UK-based Americans face cash flow headaches and possible double taxation due to a expatriate tax change proposed by the Biden administration

Tax experts warned that the plan could eliminate the ability to offset tax paid in the UK against US liabilities on the same income.

Measures being considered by the US Senate plan to abolish a carry back provision used when American expats have paid more tax abroad than they owe in the US.

If UK tax is paid in the calendar year immediately following when the income is reported in the US, current rules allow for a backwards adjustment.

However, plans contained in President Biden’s $1.75tn Build Back Better infrastructure bill would seek to abolish the ability to carry back into the previous US tax year. If passed, the measure would be effective from December 31 2022.

John Havard, director at accountancy firm Blick Rothenberg, said the measure, probably planned for administrative convenience, would have big “implications for people in the future”.

The US is highly unusual in linking a person’s tax obligations to citizenship, a characteristic it shares with just one other country, Eritrea. This means that regardless of where in the world they live, US citizens must complete a US tax return and pay US tax.

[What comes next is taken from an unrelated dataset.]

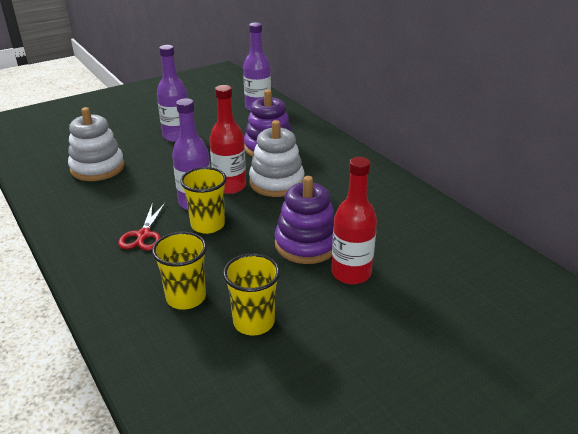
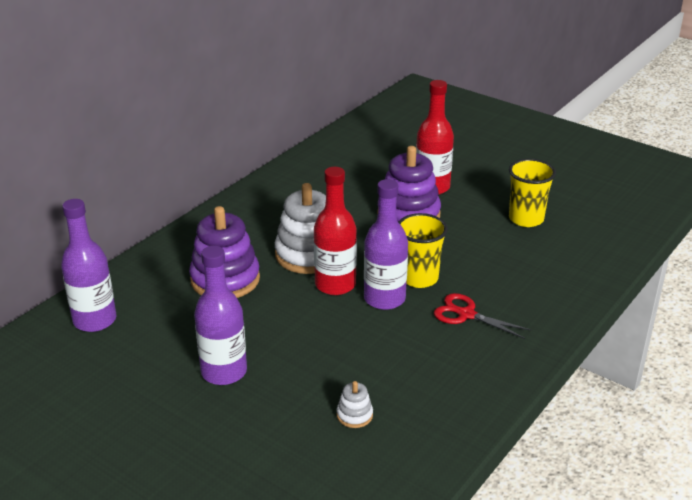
camera: 110 degrees left, 0 degrees up
(97, 168) = (354, 415): white stacking toy -> white stacking toy, size x0.44
(143, 235) = (466, 314): red scissors -> red scissors turned 135 degrees counterclockwise
(186, 297) = (529, 258): yellow cup -> none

To avoid cash flow problems, advisers often recommend UK-based Americans to pay their UK tax by December, rather than the self-assessment deadline of January 31, to match the US’s calendar tax year. This is because for most Americans only UK tax actually paid during the US calendar tax year — of 2021, for instance — will be available for offset in their 2021 US tax returns.

Paying UK tax later, for example, in January 2022 would mean that the individual would need to wait until their 2022 US tax return before they could claim an offset. The current carry back provision provides a buffer by allowing people to use any excess tax offset for the previous US tax year.

“The consequences of flawed year-end planning are thus correctable,” Havard explained. “But the new system says: “Hard luck mate. We’re not going to bother ourselves. You’re just going to have to make sure you pay at the right time so you can claim [your foreign tax credit offset]. We’re not going to allow you to pay in one year and carry back into the other.”

Jaime McLemore, a UK-based American and a partner at law firm Withers, said the cash flow problems that could result from the new proposals were partly a result of the UK’s unusual tax-year which runs from April 6 to April 5.

“The UK has this totally insane to the rest of the world tax year — and that does create issues for Americans over here,” she said. “It does affect the way you can take foreign tax credit. Most of us pay [tax] in January on income earned the previous year. If we can’t then take that tax credit for that previous year, it’s a massive cash flow issue. You’d end up paying two lumps of cash on the same income — which is exactly what the [US-UK] tax treaty is meant to avoid.”

Havard agreed that the proposals could result in a situation of “permanent double taxation”. If the bill is passed he suggested that UK-based Americans could prevent this from occurring by making sure they pay their UK tax before the end of each calendar year.